My question is I think it's going to put a large dent inthe pod population in the Refugium in a short time since its only 25ish gallons. If u were me would u keep it in the fuge where I can target feed it or move it to the display once I notice a decrease in the pods. I'm also worried about the other mandarin picking on him since she is established and fat!

So Refugium with less pods but i can target feed? Or
Display with all the pods he wants but can't be target fed and potentially harassed by my female?

I've had the male about 5 days now and it seems to be much more active then it was in the other guys tank and initially in my Refugium. I realize at some point it will have to go into the display or be rehomed.

Thoughts?
 
refugium

refugium

hello

i would definitely keep him in the refugium so that you can target feed him. as you suggested, this will keep him from being harassed and will also give you the opportunity to get him acclimated to eating prepared foods. i worked in a lfs in my early twenties and more often mandarins and dragonets would come in emaciated. i would keep them in a multi-cubical aquarium (8'' x 10'' per unit) and would feed them 5-6 times per day on well-fed brine shrimp until they were filled out. also, i would throw in some frozen mysis and blood worms and had a large success of weaning them on the prepared foods. you can also by the live pods to the existing refugium to give him something to constantly graze on.

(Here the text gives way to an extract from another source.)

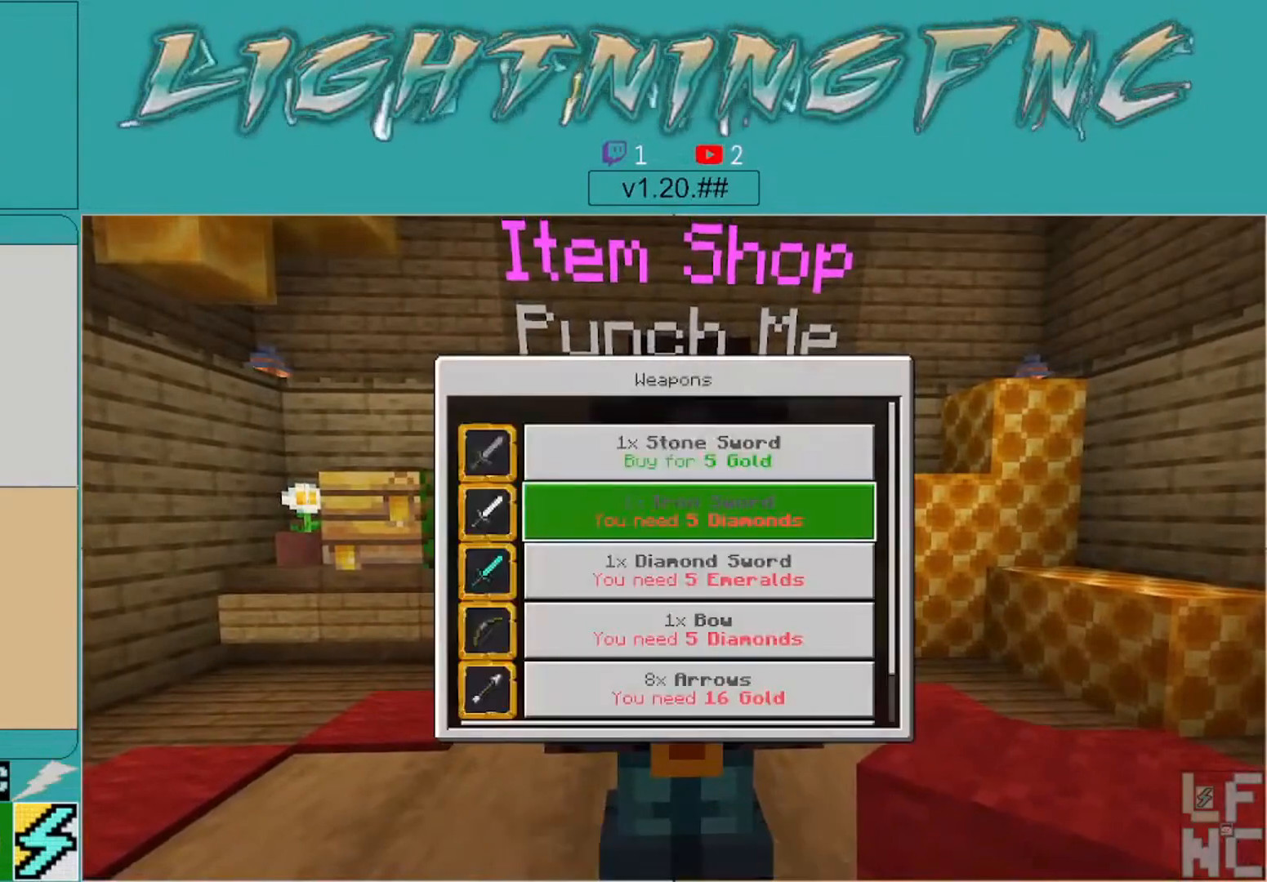
{"buttons": [], "left_stick": "up", "right_stick": "center", "events": [[367, "left_stick", "up"]]}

lastly, i know you got him from a friend but not sure the tank conditions he came from. being that skinny, it might not just be the lack of pods in his previous home, he made need to be put into qt and treated for internal parasites.

i can certainly relate to taking in the weak and trying to build them back up. good luck.
 
Good advice above, most will take frozen mysis and that is the quickest way to fatten them up. Your tank should be large enough to support two but let the new one recover for a while before adding to the DT.